In this build, the technology has contributed to an architectural home that rivals the per square metre cost of a group-home-build property, Tim tells us. It’s something DAA is firmly committed to: the notion that architecture, when considered, can and should be delivered across budget and scope. 

Facing north, the home is perched on a flat part of the otherwise sloping site overlooking the wetland. There are a smattering of other houses around, but none close enough to feel as if there are immediate neighbours. It’s a quiet place; a peaceful retreat from city life. 

Inside, that quietness is abounded with spaces that seem to flow effortlessly into one another in a subtle linking of form and function. That’s achieved in part due to the 3D-printed walls, which curve and meander around nooks and rooms, encircling, and suggestive of movement, openness, and enclosure.

“The extruded 3D-printed panels allow you to achieve shapes and forms you wouldn’t otherwise be able to create without going to a lot of trouble — in fact, printing curves is much easier than right angles,” Tim tells us.

The plan is simple.

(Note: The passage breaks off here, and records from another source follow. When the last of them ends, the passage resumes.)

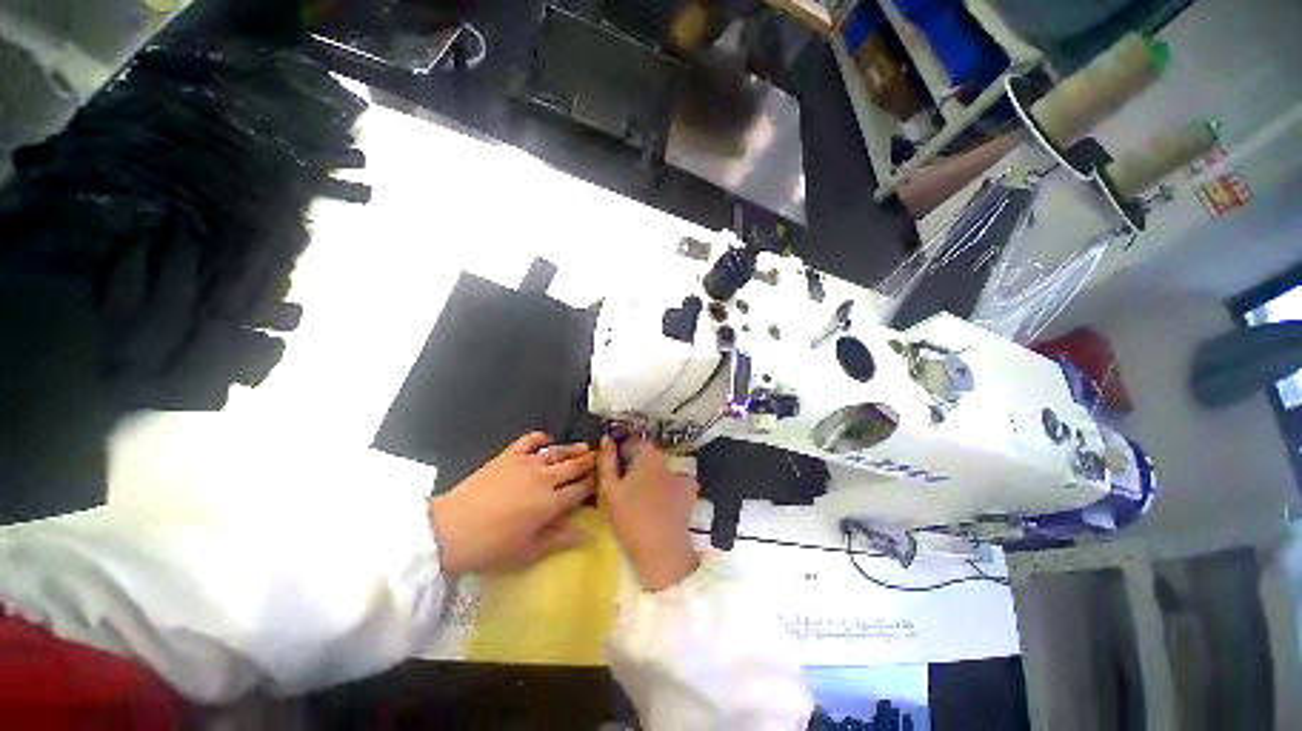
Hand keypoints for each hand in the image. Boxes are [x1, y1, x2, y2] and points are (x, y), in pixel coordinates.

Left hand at [429, 432, 595, 574]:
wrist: (450, 529)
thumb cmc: (491, 547)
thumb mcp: (527, 552)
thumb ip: (559, 539)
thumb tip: (587, 534)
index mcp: (551, 503)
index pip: (581, 489)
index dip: (594, 483)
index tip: (602, 480)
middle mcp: (544, 478)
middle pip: (574, 466)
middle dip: (589, 462)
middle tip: (599, 458)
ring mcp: (526, 463)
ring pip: (558, 451)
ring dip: (573, 449)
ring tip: (585, 447)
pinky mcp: (509, 455)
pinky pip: (530, 440)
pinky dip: (541, 438)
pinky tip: (547, 440)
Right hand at [597, 437, 699, 591]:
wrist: (661, 550)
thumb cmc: (629, 518)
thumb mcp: (609, 489)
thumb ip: (606, 461)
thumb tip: (606, 439)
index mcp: (646, 454)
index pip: (632, 439)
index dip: (621, 448)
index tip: (613, 462)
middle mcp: (666, 459)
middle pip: (647, 452)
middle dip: (635, 461)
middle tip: (623, 481)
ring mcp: (680, 474)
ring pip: (660, 467)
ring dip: (650, 473)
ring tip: (640, 494)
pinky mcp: (688, 491)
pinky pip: (673, 481)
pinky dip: (666, 486)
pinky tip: (659, 501)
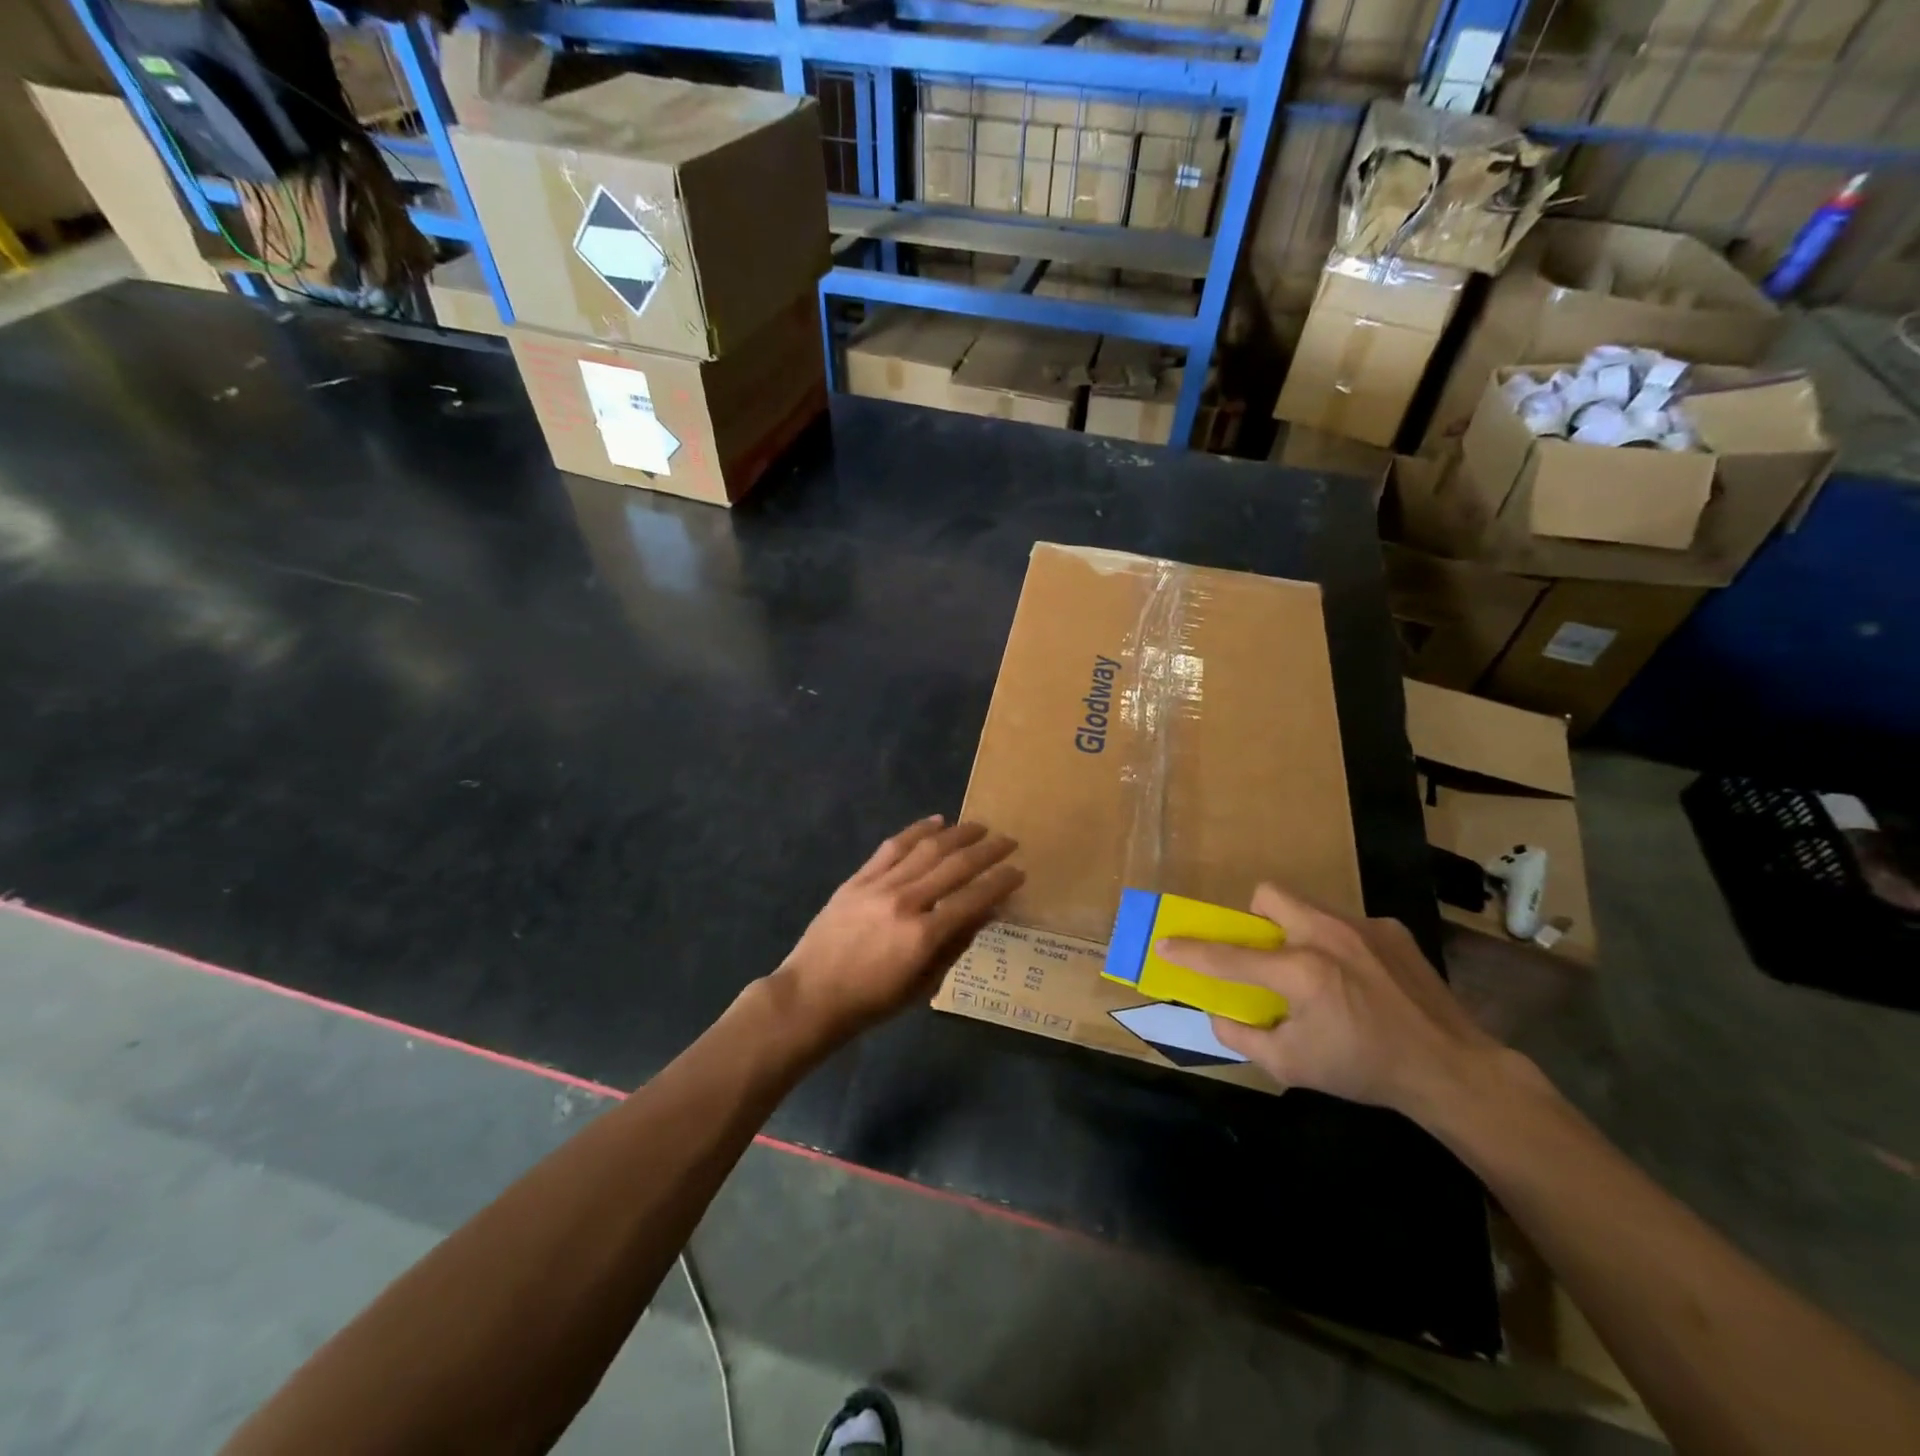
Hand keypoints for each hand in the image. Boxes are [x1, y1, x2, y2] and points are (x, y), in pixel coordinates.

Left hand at [773, 816, 1022, 1040]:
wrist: (811, 995)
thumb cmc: (872, 1001)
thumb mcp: (924, 984)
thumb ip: (956, 945)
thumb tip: (986, 912)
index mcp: (924, 936)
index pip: (973, 899)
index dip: (1000, 883)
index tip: (1019, 871)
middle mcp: (905, 902)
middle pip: (955, 866)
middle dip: (987, 851)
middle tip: (1008, 841)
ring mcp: (879, 886)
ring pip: (926, 848)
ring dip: (957, 834)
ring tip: (979, 827)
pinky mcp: (858, 878)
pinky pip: (893, 847)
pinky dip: (917, 830)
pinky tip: (936, 822)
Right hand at [1158, 884, 1499, 1119]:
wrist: (1452, 1070)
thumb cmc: (1365, 1069)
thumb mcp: (1292, 1066)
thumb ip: (1243, 1036)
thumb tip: (1218, 1013)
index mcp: (1301, 971)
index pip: (1230, 956)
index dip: (1191, 951)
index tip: (1165, 943)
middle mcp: (1328, 936)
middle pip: (1270, 896)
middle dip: (1255, 918)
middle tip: (1266, 954)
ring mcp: (1363, 927)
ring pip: (1308, 906)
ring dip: (1297, 931)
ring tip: (1318, 972)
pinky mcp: (1391, 930)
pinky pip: (1345, 923)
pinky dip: (1338, 945)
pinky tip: (1360, 979)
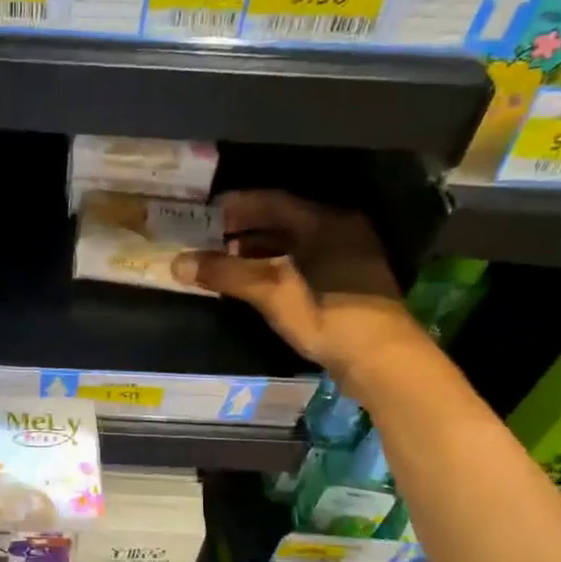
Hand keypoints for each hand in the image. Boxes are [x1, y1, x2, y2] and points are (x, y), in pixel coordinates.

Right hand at [173, 190, 424, 387]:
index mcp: (326, 221)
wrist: (382, 360)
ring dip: (258, 250)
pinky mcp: (346, 285)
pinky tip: (253, 283)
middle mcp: (339, 231)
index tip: (206, 213)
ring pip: (293, 244)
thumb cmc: (329, 315)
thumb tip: (178, 262)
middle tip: (209, 237)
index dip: (237, 206)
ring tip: (224, 261)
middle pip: (283, 221)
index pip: (273, 201)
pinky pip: (302, 263)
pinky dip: (275, 267)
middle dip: (244, 229)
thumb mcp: (272, 292)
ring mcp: (346, 258)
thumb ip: (226, 273)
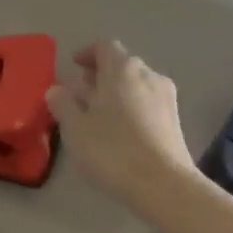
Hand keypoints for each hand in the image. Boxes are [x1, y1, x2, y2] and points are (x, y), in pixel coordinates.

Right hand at [47, 41, 199, 211]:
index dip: (87, 53)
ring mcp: (166, 97)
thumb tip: (57, 89)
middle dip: (101, 74)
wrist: (163, 185)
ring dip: (116, 92)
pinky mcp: (175, 120)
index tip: (74, 65)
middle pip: (122, 65)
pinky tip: (120, 129)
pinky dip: (131, 106)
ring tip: (98, 113)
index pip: (104, 47)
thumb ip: (63, 104)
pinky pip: (147, 102)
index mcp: (122, 69)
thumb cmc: (112, 151)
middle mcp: (148, 75)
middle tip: (82, 91)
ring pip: (136, 84)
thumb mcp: (75, 128)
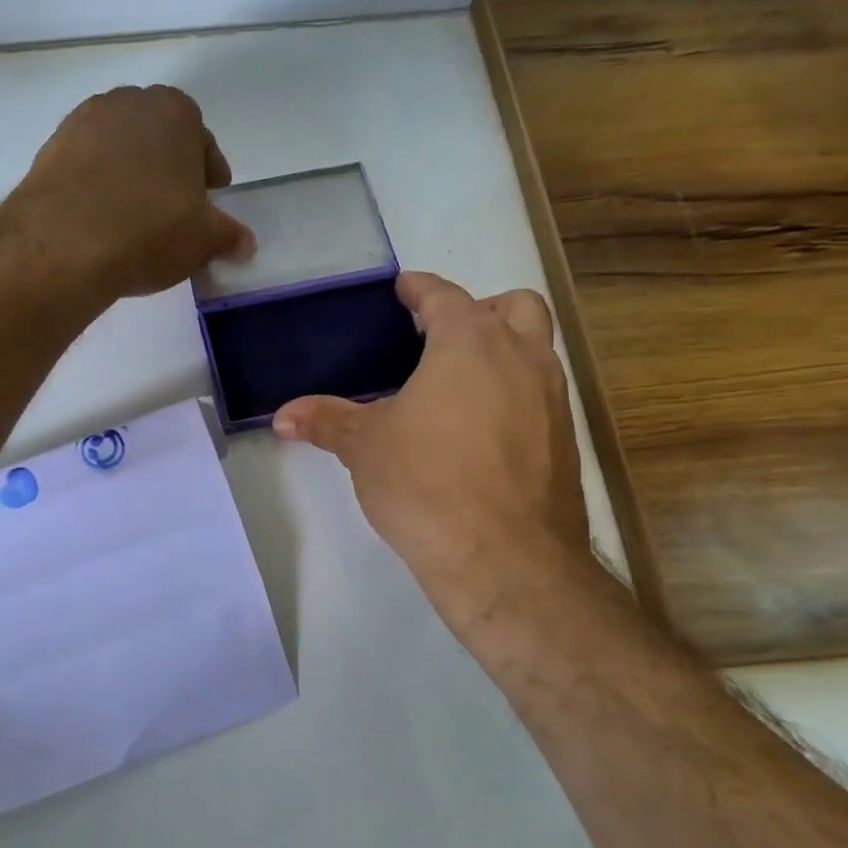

In the centre, a large open-plan kitchen, living, and dining area is bookended on each side by private bedroom nooks — at one end, the owners’ retreat, with a simple but alluring en suite framed by curved walls; at the other, the children’s bedrooms, and another bathroom, along with a second lounge that occupies the north-eastern end of the house. Here, the glazing peels away to allow the room to open on two sides, effectively forming a transient space between indoors and out.

The printed walls were finished with a Resene ROCKCOTE plaster system in a soft grey hue that further accentuates the ambiguity between spaces, forms, and the thresholds between inside and outside areas. As the light moves around the house, the soft texture of the plaster creates an unexpected warmth, the finish almost velveteen. 

Looking forward, this technology may very well contribute to a new era of residential building in New Zealand. As it stands, this project offered the architect, manufacturer Qorox, and builder Senior Construction a host of valuable learning opportunities as the methodology was put to the test. There were speed bumps along the way, but the end result speaks for itself.

Qorox managing director, Wafaey Swelim, says DAA’s design enabled the Qorox team to utilise the full capabilities of their 3D concrete printer. “3D-printed concrete is the next evolution in building, and it’s happening right now, right here in New Zealand.”

“It’s a great idea,” Tim explains. “What you end up with, if it’s done carefully, are walls in place that form the external cladding through to the internal lining. By manufacturing off site, in theory, while the slab is getting poured, the finished wall panels could be installed, followed by the roof — and you very quickly have a weather-tight building. It speeds up the building process, lowers the cost of building, and should allow us to build bespoke architectural homes at an accessible price point.”